[Design files in plain text]

------------------------

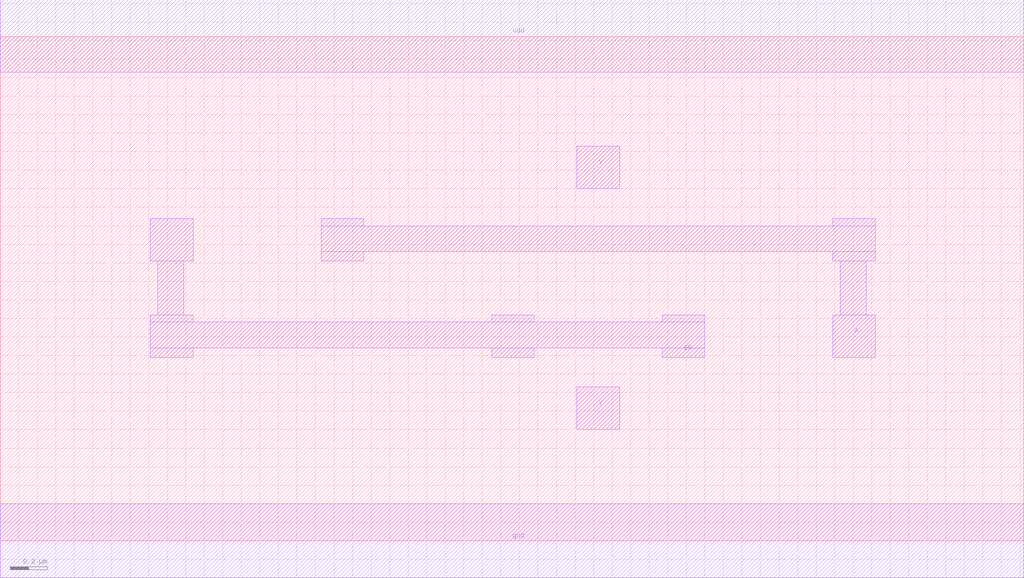
<source format=lef>
VERSION 5.7 ;
  NOWIREEXTENSIONATPIN ON ;
  DIVIDERCHAR "/" ;
  BUSBITCHARS "[]" ;
MACRO TBUFX2
  CLASS CORE ;
  FOREIGN TBUFX2 ;
  ORIGIN 0.000 0.000 ;
  SIZE 5.520 BY 2.720 ;
  SYMMETRY X Y R90 ;
  SITE unithd ;
  PIN vdd
    DIRECTION INOUT ;
    USE POWER ;
    SHAPE ABUTMENT ;
    PORT
      LAYER met2 ;
        RECT 0.000 2.530 5.520 2.920 ;
    END
  END vdd
  PIN gnd
    DIRECTION INOUT ;
    USE GROUND ;
    SHAPE ABUTMENT ;
    PORT
      LAYER met2 ;
        RECT 0.000 -0.200 5.520 0.200 ;
    END
  END gnd
  PIN Y
    DIRECTION INOUT ;
    USE SIGNAL ;
    SHAPE ABUTMENT ;
    PORT
      LAYER met2 ;
        RECT 3.110 1.900 3.340 2.130 ;
    END
    PORT
      LAYER met2 ;
        RECT 3.110 0.600 3.340 0.830 ;
    END
  END Y
  PIN A
    DIRECTION INOUT ;
    USE SIGNAL ;
    SHAPE ABUTMENT ;
    PORT
      LAYER met2 ;
        RECT 1.730 1.700 1.960 1.740 ;
        RECT 4.490 1.700 4.720 1.740 ;
        RECT 1.730 1.560 4.720 1.700 ;
        RECT 1.730 1.510 1.960 1.560 ;
        RECT 4.490 1.510 4.720 1.560 ;
        RECT 4.530 1.220 4.670 1.510 ;
        RECT 4.490 0.990 4.720 1.220 ;
    END
  END A
  PIN EN
    DIRECTION INOUT ;
    USE SIGNAL ;
    SHAPE ABUTMENT ;
    PORT
      LAYER met2 ;
        RECT 0.810 1.510 1.040 1.740 ;
        RECT 0.850 1.220 0.990 1.510 ;
        RECT 0.810 1.180 1.040 1.220 ;
        RECT 2.650 1.180 2.880 1.220 ;
        RECT 3.570 1.180 3.800 1.220 ;
        RECT 0.810 1.040 3.800 1.180 ;
        RECT 0.810 0.990 1.040 1.040 ;
        RECT 2.650 0.990 2.880 1.040 ;
        RECT 3.570 0.990 3.800 1.040 ;
    END
  END EN
END TBUFX2
END LIBRARY


</source>
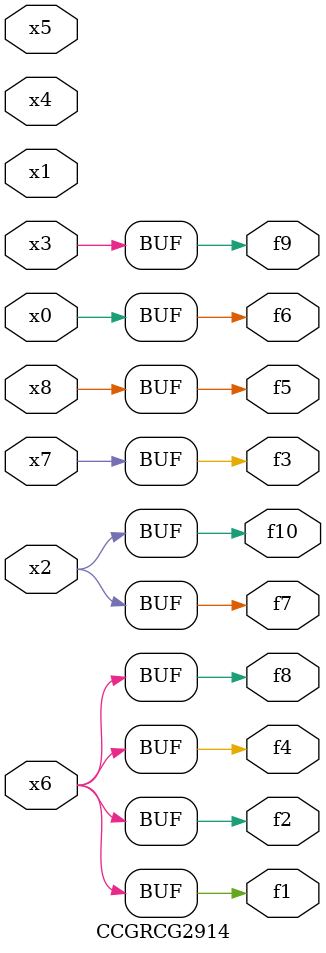
<source format=v>
module CCGRCG2914(
	input x0, x1, x2, x3, x4, x5, x6, x7, x8,
	output f1, f2, f3, f4, f5, f6, f7, f8, f9, f10
);
	assign f1 = x6;
	assign f2 = x6;
	assign f3 = x7;
	assign f4 = x6;
	assign f5 = x8;
	assign f6 = x0;
	assign f7 = x2;
	assign f8 = x6;
	assign f9 = x3;
	assign f10 = x2;
endmodule

</source>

------------------------

◆ PROBLEM DESCRIPTION: The records above must be returned exactly, with each picture omitted.

◆ ANSWER BOX:
<source format=lef>
VERSION 5.7 ;
  NOWIREEXTENSIONATPIN ON ;
  DIVIDERCHAR "/" ;
  BUSBITCHARS "[]" ;
MACRO TBUFX2
  CLASS CORE ;
  FOREIGN TBUFX2 ;
  ORIGIN 0.000 0.000 ;
  SIZE 5.520 BY 2.720 ;
  SYMMETRY X Y R90 ;
  SITE unithd ;
  PIN vdd
    DIRECTION INOUT ;
    USE POWER ;
    SHAPE ABUTMENT ;
    PORT
      LAYER met2 ;
        RECT 0.000 2.530 5.520 2.920 ;
    END
  END vdd
  PIN gnd
    DIRECTION INOUT ;
    USE GROUND ;
    SHAPE ABUTMENT ;
    PORT
      LAYER met2 ;
        RECT 0.000 -0.200 5.520 0.200 ;
    END
  END gnd
  PIN Y
    DIRECTION INOUT ;
    USE SIGNAL ;
    SHAPE ABUTMENT ;
    PORT
      LAYER met2 ;
        RECT 3.110 1.900 3.340 2.130 ;
    END
    PORT
      LAYER met2 ;
        RECT 3.110 0.600 3.340 0.830 ;
    END
  END Y
  PIN A
    DIRECTION INOUT ;
    USE SIGNAL ;
    SHAPE ABUTMENT ;
    PORT
      LAYER met2 ;
        RECT 1.730 1.700 1.960 1.740 ;
        RECT 4.490 1.700 4.720 1.740 ;
        RECT 1.730 1.560 4.720 1.700 ;
        RECT 1.730 1.510 1.960 1.560 ;
        RECT 4.490 1.510 4.720 1.560 ;
        RECT 4.530 1.220 4.670 1.510 ;
        RECT 4.490 0.990 4.720 1.220 ;
    END
  END A
  PIN EN
    DIRECTION INOUT ;
    USE SIGNAL ;
    SHAPE ABUTMENT ;
    PORT
      LAYER met2 ;
        RECT 0.810 1.510 1.040 1.740 ;
        RECT 0.850 1.220 0.990 1.510 ;
        RECT 0.810 1.180 1.040 1.220 ;
        RECT 2.650 1.180 2.880 1.220 ;
        RECT 3.570 1.180 3.800 1.220 ;
        RECT 0.810 1.040 3.800 1.180 ;
        RECT 0.810 0.990 1.040 1.040 ;
        RECT 2.650 0.990 2.880 1.040 ;
        RECT 3.570 0.990 3.800 1.040 ;
    END
  END EN
END TBUFX2
END LIBRARY


</source>
<source format=v>
module CCGRCG2914(
	input x0, x1, x2, x3, x4, x5, x6, x7, x8,
	output f1, f2, f3, f4, f5, f6, f7, f8, f9, f10
);
	assign f1 = x6;
	assign f2 = x6;
	assign f3 = x7;
	assign f4 = x6;
	assign f5 = x8;
	assign f6 = x0;
	assign f7 = x2;
	assign f8 = x6;
	assign f9 = x3;
	assign f10 = x2;
endmodule

</source>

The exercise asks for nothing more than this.